A trote lento, se acercaron al coche y en su interior les esperaba un hombre de unos setenta —puede que incluso ochenta— años, con una camisa apretada que marcaba sus costillas sin músculo y sin grasa. Llevaba una gorra del revés, al estilo rapero, de algún equipo de fútbol que Laura desconocía por completo. Tal vez fuera de criquet. Tal vez el criquet era un deporte nacional en Grecia. Tal vez, pensaba Laura.
—Bienvenida Lidia. Cómo me alegro de volverte a ver. Tan jovial, enérgica y con ganas de molestar al vecindario pasadas las doce. —Salió del coche y abrazó efusivamente a la misteriosa mujer—. Si por mí fuera, ya estarías atrapada con una sortija barata y un par de hijas igual de guapas.
A Laura le pareció un tipo simpático, un hombre con aire sureño, con salsa y mucha labia. Se mantenía bastante bien, aunque era fácil deducir su edad. Al menos, no parecía faltarle fuerzas.
—Y esta joven, ¿quién es? ¿Un nuevo fichaje de vuestro…? —Apenas pudo acabar la frase cuando Lidia le pisó el pie con fuerza.
—¡Qué despistada! Y pensar que aún no vas con palo de madera —se apresuró a disimular.
La joven se presentó y tras alguna broma relacionada con piratas y gel de hidromiel, subieron al coche y bajaron hacia el puerto en busca del pequeño yate de siete metros de eslora que reposaba en las aguas del Golfo Sarónico.
Marta, Lúa y Laura iban un poco apretadas detrás, y mientras Lidia sintonizaba alguna de las inescrutables emisoras de Grecia, Marta aprovechó para cotillear.
—Así que tu novio es un sinvergüenza…
Laura se sorprendió. «¿Las noticias vuelan?», pensó.
—Yo… esto. —No pudo siquiera vocalizar.
—Más bien un caraduro —aportó Lúa.
—No Lúa, se dice «un caradura» —dijo Marta.
—¡Serás guarra! A ver… y ¿cómo se llama la chica? Me refiero a…
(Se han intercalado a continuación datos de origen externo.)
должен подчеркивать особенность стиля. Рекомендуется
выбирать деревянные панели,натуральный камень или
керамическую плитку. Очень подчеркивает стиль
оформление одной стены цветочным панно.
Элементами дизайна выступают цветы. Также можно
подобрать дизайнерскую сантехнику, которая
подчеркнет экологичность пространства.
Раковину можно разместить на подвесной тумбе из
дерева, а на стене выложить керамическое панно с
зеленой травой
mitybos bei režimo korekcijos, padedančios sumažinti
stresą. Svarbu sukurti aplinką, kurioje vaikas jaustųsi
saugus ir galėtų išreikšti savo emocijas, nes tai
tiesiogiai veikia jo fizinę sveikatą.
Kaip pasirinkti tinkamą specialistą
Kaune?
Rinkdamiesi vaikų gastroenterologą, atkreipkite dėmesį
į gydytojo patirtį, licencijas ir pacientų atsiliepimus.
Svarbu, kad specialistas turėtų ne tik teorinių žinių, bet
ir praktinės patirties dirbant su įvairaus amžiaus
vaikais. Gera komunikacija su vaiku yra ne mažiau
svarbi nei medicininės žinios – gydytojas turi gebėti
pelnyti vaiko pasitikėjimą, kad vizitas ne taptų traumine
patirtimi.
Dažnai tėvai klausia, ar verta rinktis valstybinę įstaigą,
—Era un chico, pero… ¿cómo lo sabéis?
Un pequeño ataque de tos afectó a Marta.
—El tabaco. —Se miró a Lúa con intención de conseguir algo a cambio.
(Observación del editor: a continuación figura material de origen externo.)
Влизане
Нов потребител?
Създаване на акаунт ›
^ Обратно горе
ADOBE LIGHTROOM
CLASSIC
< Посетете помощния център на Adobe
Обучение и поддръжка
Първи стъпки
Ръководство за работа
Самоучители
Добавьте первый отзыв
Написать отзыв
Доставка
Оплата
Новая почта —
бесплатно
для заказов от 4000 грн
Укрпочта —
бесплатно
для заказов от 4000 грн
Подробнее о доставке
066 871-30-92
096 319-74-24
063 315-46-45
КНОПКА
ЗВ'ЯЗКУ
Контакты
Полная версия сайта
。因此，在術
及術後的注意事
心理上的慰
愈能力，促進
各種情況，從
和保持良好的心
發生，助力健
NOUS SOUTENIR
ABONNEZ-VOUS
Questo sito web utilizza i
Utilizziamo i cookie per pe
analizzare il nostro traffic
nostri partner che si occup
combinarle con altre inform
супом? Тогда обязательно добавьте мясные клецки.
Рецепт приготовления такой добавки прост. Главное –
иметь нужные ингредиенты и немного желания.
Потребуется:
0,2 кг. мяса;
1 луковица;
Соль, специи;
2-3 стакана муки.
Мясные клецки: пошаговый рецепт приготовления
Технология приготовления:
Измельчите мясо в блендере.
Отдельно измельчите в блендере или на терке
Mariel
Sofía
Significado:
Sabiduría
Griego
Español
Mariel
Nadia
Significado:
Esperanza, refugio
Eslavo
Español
Lúa sacó de su escote un billete de veinte euros y se lo entregó a Marta.
—¿Lo ves, Lúa? ¡Era un chico! —Estaba orgullosa.
Laura estaba en medio de las dos y de tan cerca que estaban pudo incluso ver la marca del sostenedor de Lúa.
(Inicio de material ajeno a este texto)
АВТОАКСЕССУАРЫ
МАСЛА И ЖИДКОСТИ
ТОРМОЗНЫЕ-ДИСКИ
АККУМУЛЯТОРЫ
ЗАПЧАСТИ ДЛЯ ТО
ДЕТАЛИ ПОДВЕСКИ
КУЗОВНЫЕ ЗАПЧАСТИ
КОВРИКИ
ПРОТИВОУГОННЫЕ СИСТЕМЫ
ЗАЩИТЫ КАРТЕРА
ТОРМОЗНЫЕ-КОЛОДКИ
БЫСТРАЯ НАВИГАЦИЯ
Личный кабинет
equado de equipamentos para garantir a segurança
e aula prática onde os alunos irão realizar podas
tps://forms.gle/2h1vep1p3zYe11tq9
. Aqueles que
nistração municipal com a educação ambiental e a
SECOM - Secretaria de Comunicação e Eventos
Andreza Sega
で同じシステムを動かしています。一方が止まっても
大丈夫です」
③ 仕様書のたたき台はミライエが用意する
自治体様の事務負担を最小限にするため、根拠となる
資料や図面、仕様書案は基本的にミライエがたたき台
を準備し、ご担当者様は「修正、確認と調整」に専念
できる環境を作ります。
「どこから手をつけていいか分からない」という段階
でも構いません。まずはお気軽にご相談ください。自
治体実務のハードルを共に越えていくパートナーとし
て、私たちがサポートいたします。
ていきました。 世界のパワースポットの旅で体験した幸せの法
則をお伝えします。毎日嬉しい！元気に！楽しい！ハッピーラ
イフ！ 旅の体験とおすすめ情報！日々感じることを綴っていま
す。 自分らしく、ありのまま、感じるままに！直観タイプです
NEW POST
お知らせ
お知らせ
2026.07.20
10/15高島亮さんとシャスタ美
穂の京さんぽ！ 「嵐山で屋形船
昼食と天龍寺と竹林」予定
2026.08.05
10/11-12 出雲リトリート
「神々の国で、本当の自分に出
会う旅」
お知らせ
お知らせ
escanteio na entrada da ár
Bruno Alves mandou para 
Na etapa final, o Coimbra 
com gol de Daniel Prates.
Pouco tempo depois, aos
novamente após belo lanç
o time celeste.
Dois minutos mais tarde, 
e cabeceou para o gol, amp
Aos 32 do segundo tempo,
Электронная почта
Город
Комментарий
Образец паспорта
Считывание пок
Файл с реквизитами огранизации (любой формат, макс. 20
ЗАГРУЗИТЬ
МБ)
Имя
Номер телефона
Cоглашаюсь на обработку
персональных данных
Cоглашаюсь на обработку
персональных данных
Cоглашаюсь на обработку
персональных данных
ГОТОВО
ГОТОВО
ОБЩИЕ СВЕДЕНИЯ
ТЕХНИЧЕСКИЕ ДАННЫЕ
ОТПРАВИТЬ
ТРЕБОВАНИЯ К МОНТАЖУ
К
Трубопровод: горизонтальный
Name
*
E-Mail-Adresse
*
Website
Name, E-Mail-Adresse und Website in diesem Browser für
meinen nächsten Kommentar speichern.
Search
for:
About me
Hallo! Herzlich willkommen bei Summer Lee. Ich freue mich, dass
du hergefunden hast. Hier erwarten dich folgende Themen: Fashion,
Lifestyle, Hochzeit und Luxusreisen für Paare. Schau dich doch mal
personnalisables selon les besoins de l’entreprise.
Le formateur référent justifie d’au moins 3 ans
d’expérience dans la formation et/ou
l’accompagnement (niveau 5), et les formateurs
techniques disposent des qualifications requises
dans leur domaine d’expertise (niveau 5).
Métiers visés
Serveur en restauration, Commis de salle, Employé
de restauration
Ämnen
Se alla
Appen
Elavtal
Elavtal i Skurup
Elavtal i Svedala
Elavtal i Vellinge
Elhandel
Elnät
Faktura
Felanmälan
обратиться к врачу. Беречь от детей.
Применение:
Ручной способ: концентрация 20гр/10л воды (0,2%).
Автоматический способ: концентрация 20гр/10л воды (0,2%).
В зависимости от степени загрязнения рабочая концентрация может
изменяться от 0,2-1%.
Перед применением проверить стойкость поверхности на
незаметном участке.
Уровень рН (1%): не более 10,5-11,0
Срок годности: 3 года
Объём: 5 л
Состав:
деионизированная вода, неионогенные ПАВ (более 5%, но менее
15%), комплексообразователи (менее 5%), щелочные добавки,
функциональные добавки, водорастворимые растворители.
—Por supuesto, era difícil de saber con seguridad —hizo una pequeña pausa y añadió—: Pero la luna nunca miente.
La muchacha no sabía cómo tomarse aquella apuesta. Había demasiadas incógnitas que se le escapaban. Al cabo de algún que otro giro y desvío temporal, llegaron al puerto.
Ramón aparcó el coche en un pequeño parking a las afueras de los muelles.
—No pienso pagar más por hacer de taxista, así que nos vemos esta noche —refunfuñó el anciano al recordar que tenía que pagar para entrar con coche al puerto.
—¡Y quién te ha invitado a ti? —se burló Lidia.
—Quién va a ser… ¡tu hermana!
A Lidia le cambió la expresión de la cara. Su aire jovial y misterioso se topó con un hielo gélido casi escandinavo. Incluso se atisbó una mueca de inquietud.
Salieron del coche y, después de despedirse de Ramón con tres besos cada una, por un total de doce besos gratuitos, bailaron sus caderas hacia el amarre del yate.
—A decir verdad… no se llevan muy bien —sugirió Marta para picar la curiosidad de Laura.